*RECORD SET:*
########################################
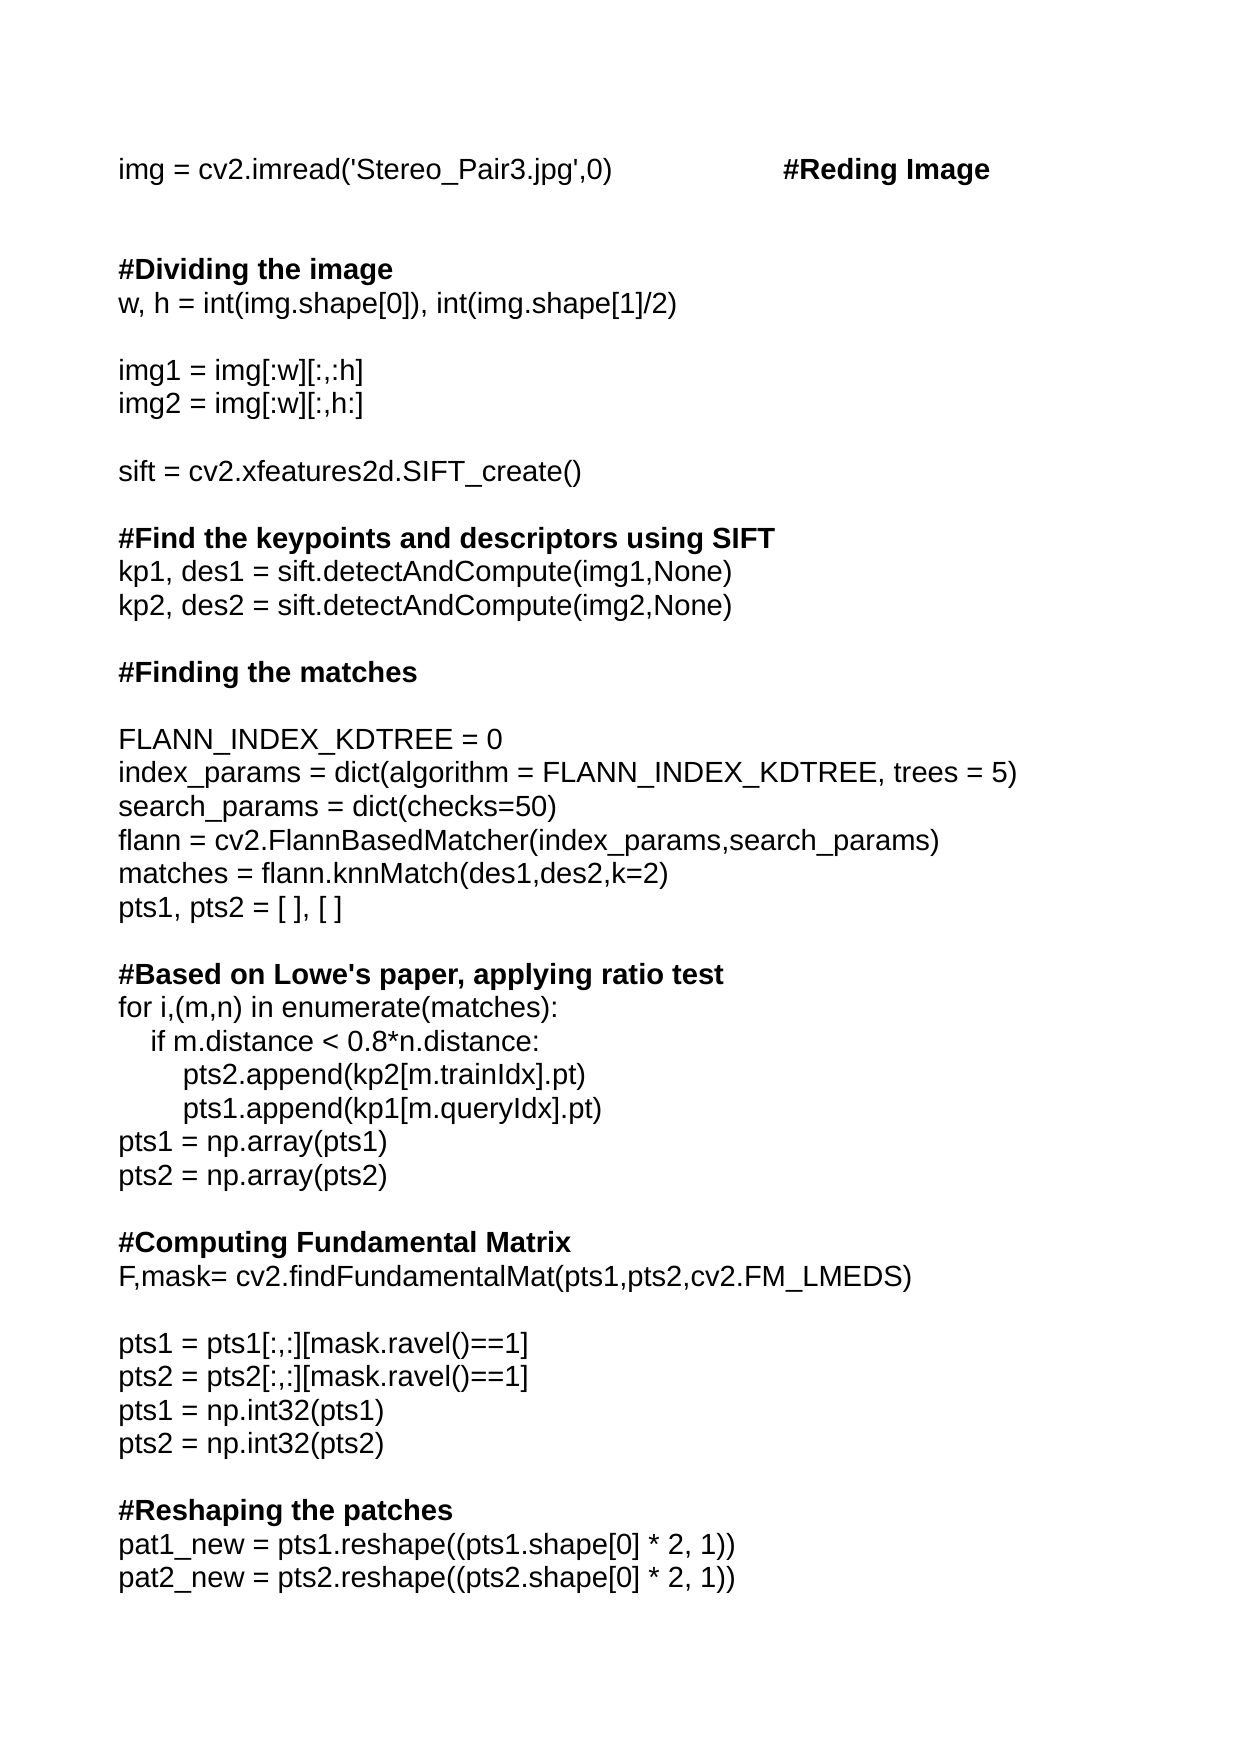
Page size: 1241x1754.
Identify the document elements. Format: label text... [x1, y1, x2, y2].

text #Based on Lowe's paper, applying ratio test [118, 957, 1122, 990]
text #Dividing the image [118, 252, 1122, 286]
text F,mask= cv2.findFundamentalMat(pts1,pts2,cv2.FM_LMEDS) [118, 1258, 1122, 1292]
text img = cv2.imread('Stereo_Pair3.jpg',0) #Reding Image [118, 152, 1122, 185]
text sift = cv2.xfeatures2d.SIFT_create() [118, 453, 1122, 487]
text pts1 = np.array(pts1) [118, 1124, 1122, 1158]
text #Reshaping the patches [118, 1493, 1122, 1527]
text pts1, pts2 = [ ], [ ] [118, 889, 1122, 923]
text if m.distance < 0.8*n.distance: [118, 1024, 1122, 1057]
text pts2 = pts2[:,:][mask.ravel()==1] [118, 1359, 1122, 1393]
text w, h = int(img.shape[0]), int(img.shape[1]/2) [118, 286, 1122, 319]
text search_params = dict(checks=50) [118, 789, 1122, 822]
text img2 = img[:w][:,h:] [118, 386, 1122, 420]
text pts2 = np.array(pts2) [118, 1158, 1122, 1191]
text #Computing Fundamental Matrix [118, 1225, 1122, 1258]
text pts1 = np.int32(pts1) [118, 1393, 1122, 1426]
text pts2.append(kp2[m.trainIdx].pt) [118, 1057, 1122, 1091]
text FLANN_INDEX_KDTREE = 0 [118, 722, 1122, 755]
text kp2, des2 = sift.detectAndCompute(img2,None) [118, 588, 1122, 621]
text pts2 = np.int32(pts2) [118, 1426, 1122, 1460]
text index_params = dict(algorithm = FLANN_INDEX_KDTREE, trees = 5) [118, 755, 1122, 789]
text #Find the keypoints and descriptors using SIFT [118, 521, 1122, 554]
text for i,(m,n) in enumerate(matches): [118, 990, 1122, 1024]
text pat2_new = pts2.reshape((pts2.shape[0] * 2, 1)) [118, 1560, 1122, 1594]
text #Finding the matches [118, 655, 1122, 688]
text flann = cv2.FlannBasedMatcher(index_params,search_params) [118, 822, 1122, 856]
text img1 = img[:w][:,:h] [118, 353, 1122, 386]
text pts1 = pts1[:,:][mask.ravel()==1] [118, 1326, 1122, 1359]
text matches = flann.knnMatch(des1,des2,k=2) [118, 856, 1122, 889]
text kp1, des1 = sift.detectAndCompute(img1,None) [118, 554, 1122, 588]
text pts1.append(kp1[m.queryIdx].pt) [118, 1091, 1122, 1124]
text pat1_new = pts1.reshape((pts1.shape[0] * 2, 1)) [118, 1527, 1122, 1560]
########################################
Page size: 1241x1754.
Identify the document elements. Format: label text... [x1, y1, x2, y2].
########################################
*PROMPT:* How many lines in the material contain the string "shape"? Reply with the number only.

*TASK ANSWER:* 3